■ Ejercicio 1 ■
Convierte en una lista breve el párrafo de la reseña que comienza con «La cosa es más o menos así», sin perder sus datos principales.
■ Ejercicio 2 ■
Reproduce el fragmento de la reseña comprendido entre "Al director de" y "sale nada bueno.", ambos incluidos.
■ Ejercicio 3 ■
Traduce al inglés esta oración de la reseña: «Al director de "Sexto sentido" últimamente le interesa menos la coherencia narrativa que indagar en sus dudas existenciales sobre la humanidad y su relación con el entorno.»

■ Texto para revisar ■
★ ★ ★ ★
"Llaman a la puerta": ¿sabes quién viene a cenar?
Al director de "Sexto sentido" últimamente le interesa menos la coherencia narrativa que indagar en sus dudas existenciales sobre la humanidad y su relación con el entorno. Y de eso no sale nada bueno.
La cosa es más o menos así: una nena de origen asiático está juntando saltamontes en un bosque, hasta que la interrumpe un gigantón con intenciones en principio desconocidas, pero difícilmente positivas para la menor. Él, amable y atento, le habla sobre generalidades, y poco a poco va revelando la idea de un sacrificio que debe hacer su familia, haciendo que corra desesperada a la cabaña que alquilaron sus padres adoptivos para unos días de vacaciones. Mientras intenta explicar lo ocurrido, el hombre, secundado por tres personas, toca la puerta y comienza un ida y vuelta acerca del motivo de su visita: efectivamente, está ahí porque asegura que el Apocalipsis es inminente, que la única manera de evitar el Fin –así, con mayúsculas, porque todo en esta película es con mayúsculas– es que alguno de ellos tres (los padres o la nena) decidan sacrificarse en pos de redimir a la humanidad entera. De allí en más, poco más de una hora de negociaciones, muertes y un misticismo digno de un convento.
Suena lógico que la reacción de los padres ante una teoría con olor a delirio de un grupo de empachados con foros conspiranoides sea el descreimiento, la negación absoluta, el intento de demoler la teoría como deben demolerse: con datos. Lo que no parece lógico es que cuando uno de ellos, Eric (Jonathan Groff, el joven agente del FBI de la muy recomendable serie policial Mindhunters, de David Fincher), empiece a creer que quizás el profe de gimnasia Leonard (Dave Bautista), la cocinera Ardiane (Abby Quinn), la enfermera Sabrina (Nikki Amuka-Bird) y el empleado de una compañía de gas Redmond (Rupert Grint) tengan un poquito de razón, no se le ocurra preguntar lo que preguntaría el 99,99 por ciento de los humanos ante una situación así: por qué esa cabaña, qué tienen ellos para volverlos potenciales objetos de sacrificio. Tampoco se le ocurre a su marido Andrew (Ben Aldridge), demasiado enfrascado en negar y negar y negar.
★ ★ ★ ★
Extracciones de texto por página

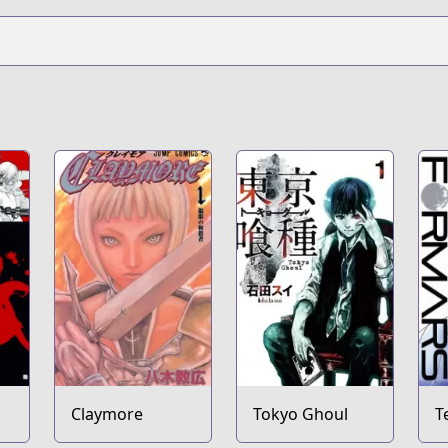
Claymore
Tokyo Ghoul
T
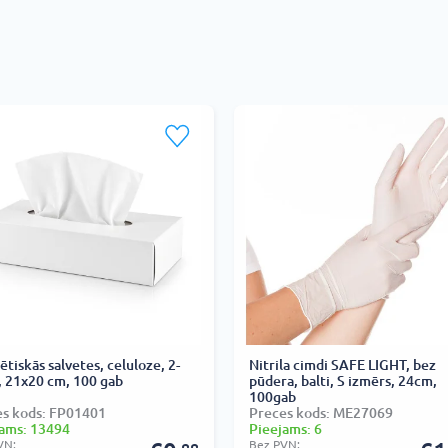
tiskās salvetes, celuloze, 2-
Nitrila cimdi SAFE LIGHT, bez
, 21x20 cm, 100 gab
pūdera, balti, S izmērs, 24cm,
100gab
es kods: FP01401
Preces kods: ME27069
ams: 13494
Pieejams: 6
VN:
Bez PVN:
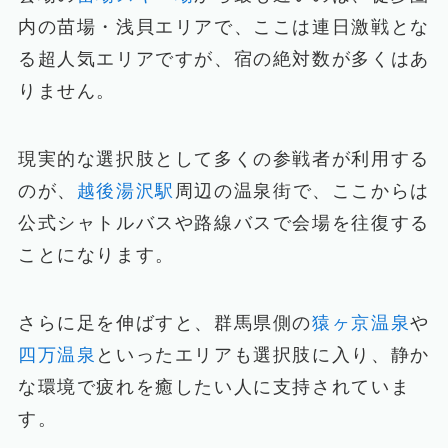
内の苗場・浅貝エリアで、ここは連日激戦とな
る超人気エリアですが、宿の絶対数が多くはあ
りません。
現実的な選択肢として多くの参戦者が利用する
のが、
越後湯沢駅
周辺の温泉街で、ここからは
公式シャトルバスや路線バスで会場を往復する
ことになります。
さらに足を伸ばすと、群馬県側の
猿ヶ京温泉
や
四万温泉
といったエリアも選択肢に入り、静か
な環境で疲れを癒したい人に支持されていま
す。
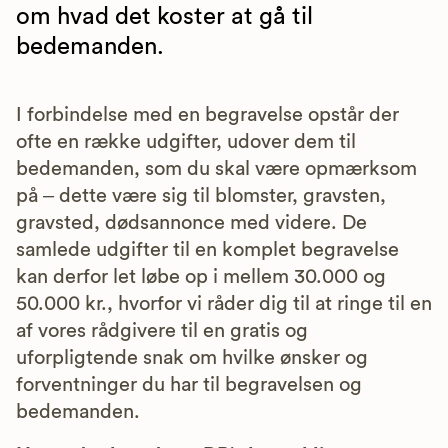
om hvad det koster at gå til
bedemanden.
I forbindelse med en begravelse opstår der
ofte en række udgifter, udover dem til
bedemanden, som du skal være opmærksom
på – dette være sig til blomster, gravsten,
gravsted, dødsannonce med videre. De
samlede udgifter til en komplet begravelse
kan derfor let løbe op i mellem 30.000 og
50.000 kr., hvorfor vi råder dig til at ringe til en
af vores rådgivere til en gratis og
uforpligtende snak om hvilke ønsker og
forventninger du har til begravelsen og
bedemanden.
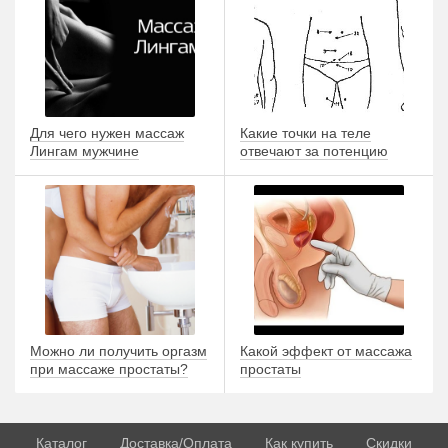
Для чего нужен массаж
Какие точки на теле
Лингам мужчине
отвечают за потенцию
Можно ли получить оргазм
Какой эффект от массажа
при массаже простаты?
простаты
Каталог
Доставка/Оплата
Как купить
Скидки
★ ★ ★ ★
■ Resultado de la tarea 1 ■
- Una niña de origen asiático junta saltamontes en un bosque cuando la interrumpe un hombre enorme.
- Él, amable, le habla de generalidades y va revelando la idea de un sacrificio que debe hacer su familia.
- La niña corre a la cabaña que sus padres adoptivos alquilaron para unas vacaciones.
- El hombre y tres personas más llaman a la puerta y aseguran que el Apocalipsis es inminente.
- Según él, el Fin solo se evita si uno de los tres (los padres o la niña) se sacrifica para redimir a la humanidad.
- Sigue poco más de una hora de negociaciones, muertes y misticismo.

■ Resultado de la tarea 2 ■
Al director de "Sexto sentido" últimamente le interesa menos la coherencia narrativa que indagar en sus dudas existenciales sobre la humanidad y su relación con el entorno. Y de eso no sale nada bueno.

■ Resultado de la tarea 3 ■
The director of "The Sixth Sense" has lately been less interested in narrative coherence than in exploring his existential doubts about humanity and its relationship with its surroundings.